- _Exercise instructions_
Extract every line between the one with "exposure_s: 1/40" and the end of the entries, both included, word for word and free of pictures.

- _Data for analysis_
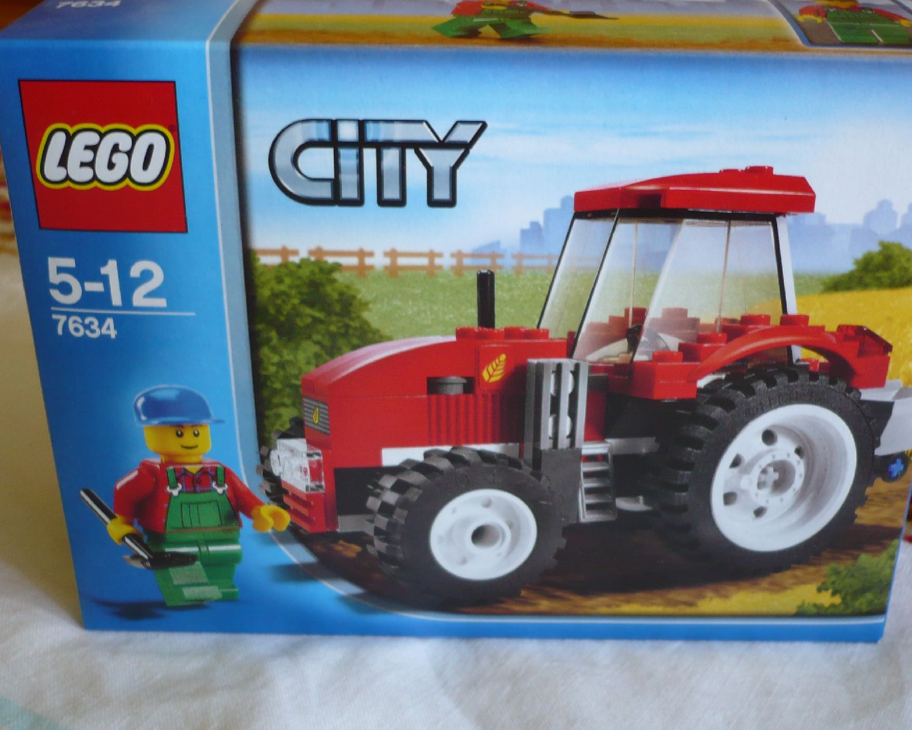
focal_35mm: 44
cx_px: 490
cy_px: 332
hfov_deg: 42.0
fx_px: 1188
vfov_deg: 34.1
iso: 125
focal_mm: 5.8
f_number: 2.8
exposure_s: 1/30
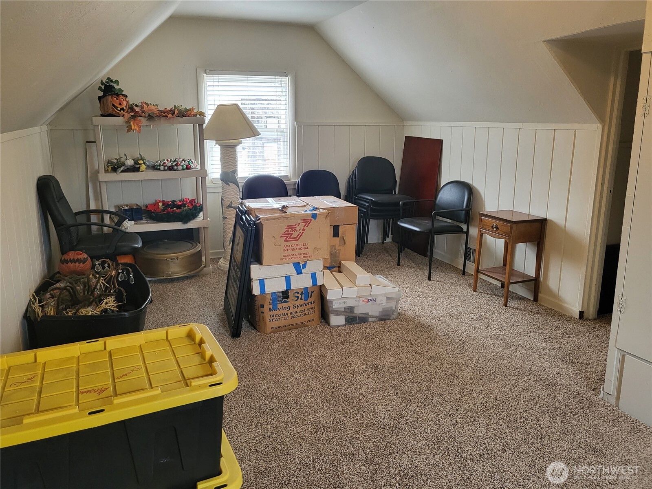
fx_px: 490
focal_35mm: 26
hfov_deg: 67.3
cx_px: 326
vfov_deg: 53.1
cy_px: 244
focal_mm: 4.25
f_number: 1.8
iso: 200
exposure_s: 1/40
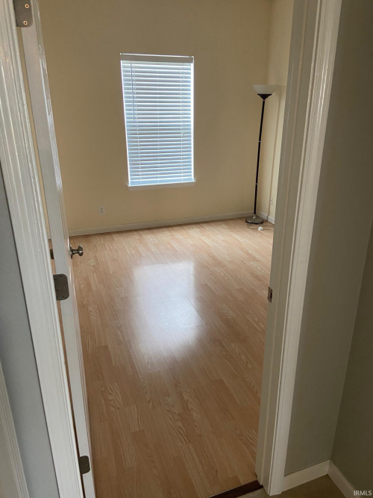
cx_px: 186
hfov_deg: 53.0
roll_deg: -0.4
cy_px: 249
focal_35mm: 26
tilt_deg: -19.7
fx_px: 374
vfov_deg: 67.3
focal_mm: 4.25
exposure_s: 1/60
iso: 200
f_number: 1.8
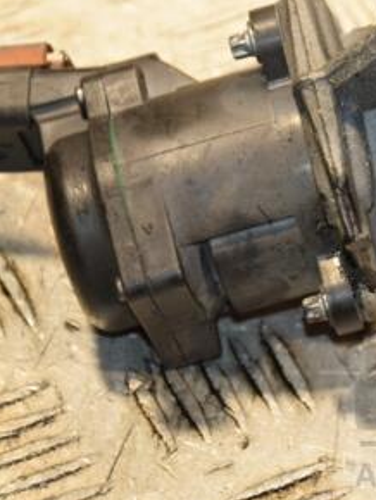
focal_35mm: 292
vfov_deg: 6.8
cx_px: 323
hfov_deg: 5.1
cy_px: 174
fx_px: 4223
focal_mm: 98
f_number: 5.6
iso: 800
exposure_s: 1/125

- _Your response_
exposure_s: 1/40
cx_px: 186
hfov_deg: 53.0
roll_deg: -0.4
cy_px: 249
focal_35mm: 26
tilt_deg: -19.7
fx_px: 374
vfov_deg: 67.3
focal_mm: 4.25
exposure_s: 1/60
iso: 200
f_number: 1.8
focal_35mm: 292
vfov_deg: 6.8
cx_px: 323
hfov_deg: 5.1
cy_px: 174
fx_px: 4223
focal_mm: 98
f_number: 5.6
iso: 800
exposure_s: 1/125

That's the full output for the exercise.